描述(申请人提供)：Fanconi贫血(FA)是一种罕见的遗传性疾病，以儿童骨髓衰竭和先天性异常为特征。在获得性骨髓衰竭的情况下，FA基因也经常发生突变。FA蛋白与FA-BRCA途径中的肿瘤抑制蛋白BRCA1和BRCA2(FANCD1)协同作用，修复受损的DNA，防止细胞转化。FA-BRCA途径激活的关键步骤是FANCD2和FANCI蛋白的单一泛素化。重要的是，FANCD2和FANCI单一泛素化的细胞调控仍然知之甚少。
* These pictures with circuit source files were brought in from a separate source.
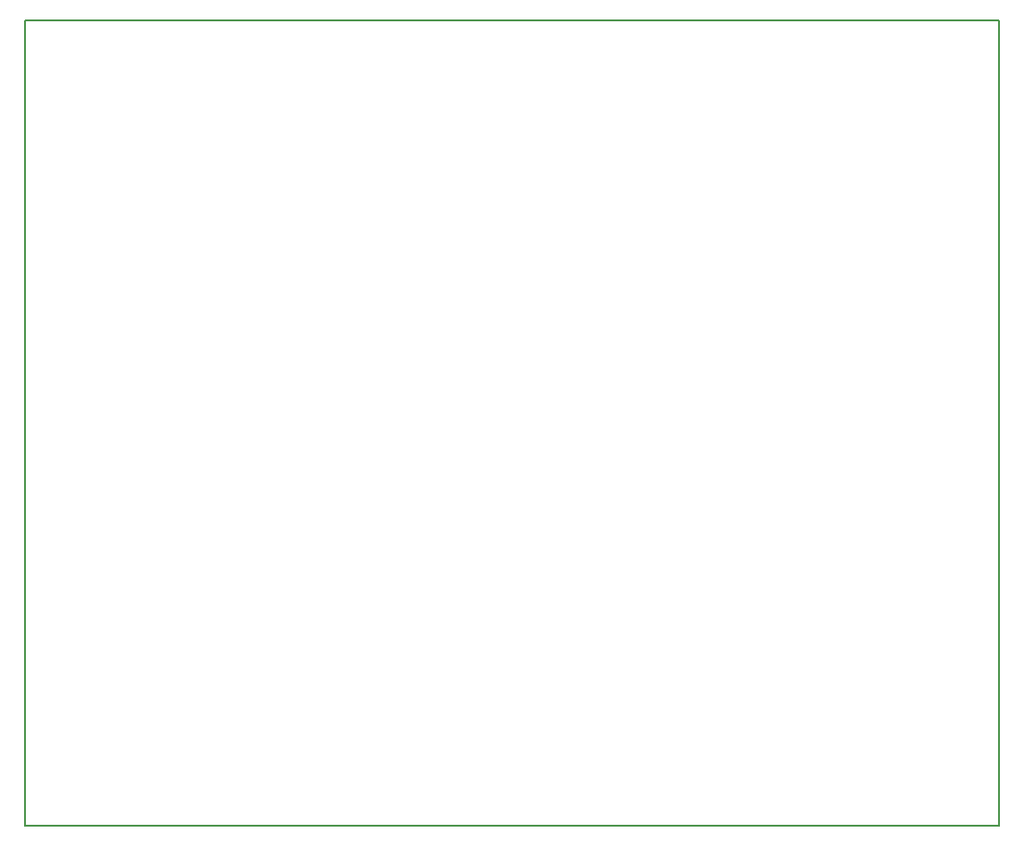
<source format=gbr>
%TF.GenerationSoftware,KiCad,Pcbnew,(6.0.5)*%
%TF.CreationDate,2022-11-22T17:26:59+01:00*%
%TF.ProjectId,VFOsys_FCY_2,56464f73-7973-45f4-9643-595f322e6b69,rev?*%
%TF.SameCoordinates,Original*%
%TF.FileFunction,Other,User*%
%FSLAX45Y45*%
G04 Gerber Fmt 4.5, Leading zero omitted, Abs format (unit mm)*
G04 Created by KiCad (PCBNEW (6.0.5)) date 2022-11-22 17:26:59*
%MOMM*%
%LPD*%
G01*
G04 APERTURE LIST*
%TA.AperFunction,Profile*%
%ADD10C,0.100000*%
%TD*%
%ADD11C,0.150000*%
G04 APERTURE END LIST*
D10*
X10160000Y-13843000D02*
X10160000Y-6477000D01*
X19062700Y-6477000D02*
X19062700Y-13843000D01*
X10160000Y-6477000D02*
X19062700Y-6477000D01*
X19062700Y-13843000D02*
X10160000Y-13843000D01*
D11*
X19062700Y-6477000D02*
X19062700Y-13843000D01*
X10160000Y-13843000D02*
X10160000Y-6477000D01*
X19062700Y-13843000D02*
X10160000Y-13843000D01*
X10160000Y-6477000D02*
X19062700Y-6477000D01*
M02*

</source>
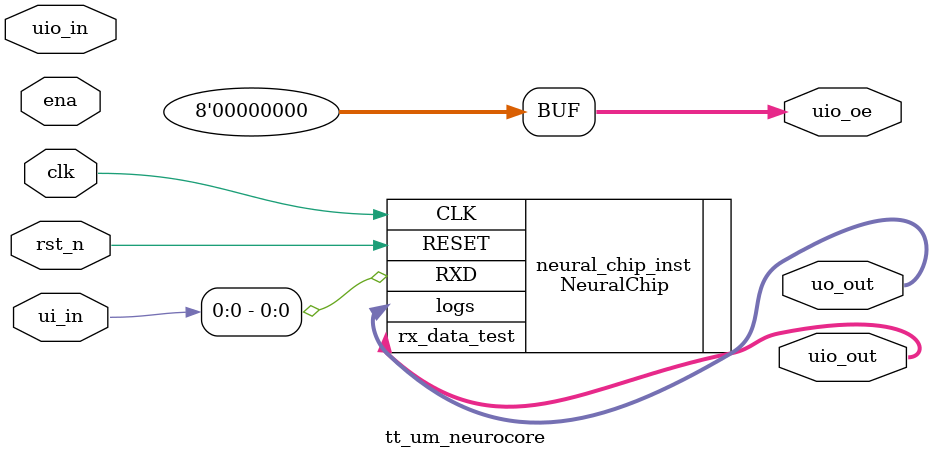
<source format=v>
`default_nettype none
`include "define.v"
`include "neurocore.v"

module tt_um_neurocore #( parameter MAX_COUNT = 24'd10_000_000 ) (
    input  wire [7:0] ui_in,    // Dedicated inputs
    output wire [7:0] uo_out,   // Dedicated outputs
    input  wire [7:0] uio_in,   // IOs: Input path
    output wire [7:0] uio_out,  // IOs: Output path
    output wire [7:0] uio_oe,   // IOs: Enable path (active high: 0=input, 1=output)
    input  wire       ena,      // will go high when the design is enabled
    input  wire       clk,      // clock
    input  wire       rst_n     // reset_n - low to reset
);




    NeuralChip neural_chip_inst (
        .CLK(clk),
        .RESET(rst_n),
        .RXD(ui_in[0]),
        .logs(uo_out[7:0]),
        .rx_data_test(uio_out)
    );

    // All output pins must be assigned. If not used, assign to 0.
    //assign uo_out[1:0] = 2'b0;  // Assign ou_out[7:3] to 0 as it's not used for output
    //assign uio_out[7:0] = 8'b0;     // Assign uio_out to 0 as it's not used for output
    assign uio_oe [7:0]= 8'b0;      // Assign uio_oe to 0 to configure uio pins as input or disable them for output

endmodule



</source>
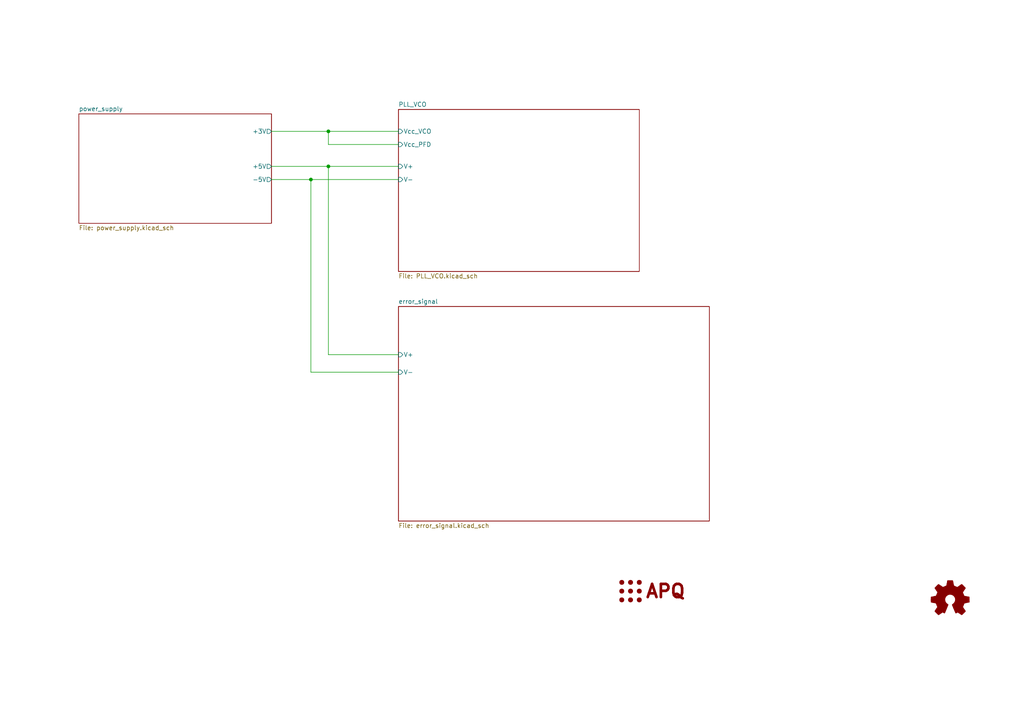
<source format=kicad_sch>
(kicad_sch (version 20230121) (generator eeschema)

  (uuid 9538e4ed-27e6-4c37-b989-9859dc0d49e8)

  (paper "A4")

  (title_block
    (title "MTS module: 110MHz")
    (date "2023-11-09")
    (rev "1.3.5")
    (company "Atoms-Photon-Quanta, Institut für Angewandte Physik, TU Darmstadt")
    (comment 1 "Tilman Preuschoff")
  )

  

  (junction (at 90.17 52.07) (diameter 0) (color 0 0 0 0)
    (uuid 7f3eb118-a20c-4239-b800-c9211c66847d)
  )
  (junction (at 95.25 38.1) (diameter 0) (color 0 0 0 0)
    (uuid cbc539d2-6a10-4052-9b7a-f10326dcac67)
  )
  (junction (at 95.25 48.26) (diameter 0) (color 0 0 0 0)
    (uuid f144a97d-c3f0-423f-b0a9-3f7dbc42478b)
  )

  (wire (pts (xy 115.57 107.95) (xy 90.17 107.95))
    (stroke (width 0) (type default))
    (uuid 04f5865e-f449-4408-a0c8-771cccfcb129)
  )
  (wire (pts (xy 90.17 52.07) (xy 78.74 52.07))
    (stroke (width 0) (type default))
    (uuid 213a2af1-412b-47f4-ab3b-c5f43b6be7a6)
  )
  (wire (pts (xy 78.74 38.1) (xy 95.25 38.1))
    (stroke (width 0) (type default))
    (uuid 29256b3d-9450-4c0a-a4d4-911f04b9c140)
  )
  (wire (pts (xy 95.25 102.87) (xy 95.25 48.26))
    (stroke (width 0) (type default))
    (uuid 2d6718e7-f18d-444d-9792-ddf1a113460c)
  )
  (wire (pts (xy 95.25 41.91) (xy 95.25 38.1))
    (stroke (width 0) (type default))
    (uuid 43891a3c-749f-498d-ba99-685a27689b0d)
  )
  (wire (pts (xy 78.74 48.26) (xy 95.25 48.26))
    (stroke (width 0) (type default))
    (uuid 6199bec7-e7eb-4ae0-b9ec-c563e157d635)
  )
  (wire (pts (xy 95.25 48.26) (xy 115.57 48.26))
    (stroke (width 0) (type default))
    (uuid 71c77456-1405-42e3-95ed-69e629de0558)
  )
  (wire (pts (xy 95.25 38.1) (xy 115.57 38.1))
    (stroke (width 0) (type default))
    (uuid 909b030b-fa1a-4fe8-b1ee-422b4d9e23cf)
  )
  (wire (pts (xy 115.57 102.87) (xy 95.25 102.87))
    (stroke (width 0) (type default))
    (uuid b603d26a-e034-42fb-8327-b60c5bf9cdd2)
  )
  (wire (pts (xy 115.57 52.07) (xy 90.17 52.07))
    (stroke (width 0) (type default))
    (uuid b994142f-02ac-4881-9587-6d3df53c96d2)
  )
  (wire (pts (xy 115.57 41.91) (xy 95.25 41.91))
    (stroke (width 0) (type default))
    (uuid d2de4093-1fc2-4bc1-94b6-4d0fe3426c6f)
  )
  (wire (pts (xy 90.17 107.95) (xy 90.17 52.07))
    (stroke (width 0) (type default))
    (uuid e47adf3d-9c24-4345-80c9-66679cad107e)
  )

  (symbol (lib_id "Graphic:Logo_Open_Hardware_Small") (at 275.59 173.99 0) (unit 1)
    (in_bom yes) (on_board yes) (dnp no)
    (uuid 00000000-0000-0000-0000-00005f8d203c)
    (property "Reference" "LOGO2" (at 275.59 167.005 0)
      (effects (font (size 1.27 1.27)) hide)
    )
    (property "Value" "Logo_Open_Hardware_Small" (at 275.59 179.705 0)
      (effects (font (size 1.27 1.27)) hide)
    )
    (property "Footprint" "Symbol:OSHW-Logo_5.7x6mm_SilkScreen" (at 275.59 173.99 0)
      (effects (font (size 1.27 1.27)) hide)
    )
    (property "Datasheet" "~" (at 275.59 173.99 0)
      (effects (font (size 1.27 1.27)) hide)
    )
    (property "Config" "DNF" (at 275.59 173.99 0)
      (effects (font (size 1.27 1.27)) hide)
    )
    (property "Sim.Enable" "0" (at 275.59 173.99 0)
      (effects (font (size 1.27 1.27)) hide)
    )
    (instances
      (project "MTS_module"
        (path "/9538e4ed-27e6-4c37-b989-9859dc0d49e8"
          (reference "LOGO2") (unit 1)
        )
      )
    )
  )

  (symbol (lib_id "Custom_logos:Logo_APQ") (at 175.26 171.45 0) (unit 1)
    (in_bom yes) (on_board yes) (dnp no)
    (uuid 00000000-0000-0000-0000-00005f8d21fe)
    (property "Reference" "LOGO1" (at 181.61 164.465 0)
      (effects (font (size 1.27 1.27)) hide)
    )
    (property "Value" "Logo_APQ" (at 181.61 177.8 0)
      (effects (font (size 1.27 1.27)) hide)
    )
    (property "Footprint" "footprints:APQ-Logo" (at 182.88 171.45 0)
      (effects (font (size 1.27 1.27)) hide)
    )
    (property "Datasheet" "~" (at 182.88 171.45 0)
      (effects (font (size 1.27 1.27)) hide)
    )
    (property "Config" "DNF" (at 175.26 171.45 0)
      (effects (font (size 1.27 1.27)) hide)
    )
    (instances
      (project "MTS_module"
        (path "/9538e4ed-27e6-4c37-b989-9859dc0d49e8"
          (reference "LOGO1") (unit 1)
        )
      )
    )
  )

  (sheet (at 22.86 33.02) (size 55.88 31.75) (fields_autoplaced)
    (stroke (width 0) (type solid))
    (fill (color 0 0 0 0.0000))
    (uuid 00000000-0000-0000-0000-00005ecb423f)
    (property "Sheetname" "power_supply" (at 22.86 32.3084 0)
      (effects (font (size 1.27 1.27)) (justify left bottom))
    )
    (property "Sheetfile" "power_supply.kicad_sch" (at 22.86 65.3546 0)
      (effects (font (size 1.27 1.27)) (justify left top))
    )
    (pin "+3V" output (at 78.74 38.1 0)
      (effects (font (size 1.27 1.27)) (justify right))
      (uuid 16ded395-a862-4198-b3af-ba8c7fb298bb)
    )
    (pin "+5V" output (at 78.74 48.26 0)
      (effects (font (size 1.27 1.27)) (justify right))
      (uuid 3934cdea-42c8-4ab1-b1be-2c4978ab08ae)
    )
    (pin "-5V" output (at 78.74 52.07 0)
      (effects (font (size 1.27 1.27)) (justify right))
      (uuid d0dfd7c1-401d-4f64-8463-f4c0813ac28f)
    )
    (instances
      (project "MTS_module"
        (path "/9538e4ed-27e6-4c37-b989-9859dc0d49e8" (page "2"))
      )
    )
  )

  (sheet (at 115.57 31.75) (size 69.85 46.99) (fields_autoplaced)
    (stroke (width 0) (type solid))
    (fill (color 0 0 0 0.0000))
    (uuid 00000000-0000-0000-0000-00005ecb4384)
    (property "Sheetname" "PLL_VCO" (at 115.57 31.0384 0)
      (effects (font (size 1.27 1.27)) (justify left bottom))
    )
    (property "Sheetfile" "PLL_VCO.kicad_sch" (at 115.57 79.3246 0)
      (effects (font (size 1.27 1.27)) (justify left top))
    )
    (pin "Vcc_VCO" input (at 115.57 38.1 180)
      (effects (font (size 1.27 1.27)) (justify left))
      (uuid e6521bef-4109-48f7-8b88-4121b0468927)
    )
    (pin "Vcc_PFD" input (at 115.57 41.91 180)
      (effects (font (size 1.27 1.27)) (justify left))
      (uuid 646d9e91-59b4-4865-a2fc-29780ed32563)
    )
    (pin "V+" input (at 115.57 48.26 180)
      (effects (font (size 1.27 1.27)) (justify left))
      (uuid 99030c03-63b4-49ba-b5ab-4d56974f7963)
    )
    (pin "V-" input (at 115.57 52.07 180)
      (effects (font (size 1.27 1.27)) (justify left))
      (uuid 87c78429-be2b-40ed-8d3b-56cb9666a56f)
    )
    (instances
      (project "MTS_module"
        (path "/9538e4ed-27e6-4c37-b989-9859dc0d49e8" (page "3"))
      )
    )
  )

  (sheet (at 115.57 88.9) (size 90.17 62.23) (fields_autoplaced)
    (stroke (width 0) (type solid))
    (fill (color 0 0 0 0.0000))
    (uuid 00000000-0000-0000-0000-000061c36f5e)
    (property "Sheetname" "error_signal" (at 115.57 88.1884 0)
      (effects (font (size 1.27 1.27)) (justify left bottom))
    )
    (property "Sheetfile" "error_signal.kicad_sch" (at 115.57 151.7146 0)
      (effects (font (size 1.27 1.27)) (justify left top))
    )
    (pin "V+" input (at 115.57 102.87 180)
      (effects (font (size 1.27 1.27)) (justify left))
      (uuid fb03d859-dcc9-4533-b352-64830e0e5423)
    )
    (pin "V-" input (at 115.57 107.95 180)
      (effects (font (size 1.27 1.27)) (justify left))
      (uuid 37e4dc66-4492-4061-908d-7213940a2ec3)
    )
    (instances
      (project "MTS_module"
        (path "/9538e4ed-27e6-4c37-b989-9859dc0d49e8" (page "4"))
      )
    )
  )

  (sheet_instances
    (path "/" (page "1"))
  )
)

</source>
此外，单一泛素化的FANCD2和FANCI在DNA损伤反应中的生理功能在很大程度上仍不清楚。这项研究提案的主要目标是系统地解决这些关键的悬而未决的问题。为此，我们最近确定了p21细胞周期蛋白依赖性激酶抑制因子在DNA损伤诱导的FANCD2单泛素化调节中起重要作用。此外，利用电子生物信息学方法，我们在FANCD2中发现了一个假定的泛素结合结构域(UBD)和一个近端的泛素样结构域(UBL)。初步实验证实FANCD2和泛素之间存在非共价相互作用。在这个建议中，我们计划系统地表征p21以及可能的UBD和UBL结构域在FANCD2的单一泛素化和FA-BRCA途径激活中的作用。由于FANCD2和FANCI单一泛素化缺陷是90%的FA患者的细胞特征以及普通(非FA)人群中骨髓再生障碍性疾病的一个子集，对这种翻译后修饰的调节和功能的研究将使我们更好地理解骨髓的维护和稳定性。 公共卫生相关性：Fanconi贫血(FA)是一种以进行性骨髓衰竭为特征的罕见疾病。在获得性骨髓衰竭的情况下，FA途径也经常失活。更多地了解FA蛋白的调节和功能将有助于改进FA的诊断和治疗方法，并从总体上提高我们对骨髓维持和稳定性的理解。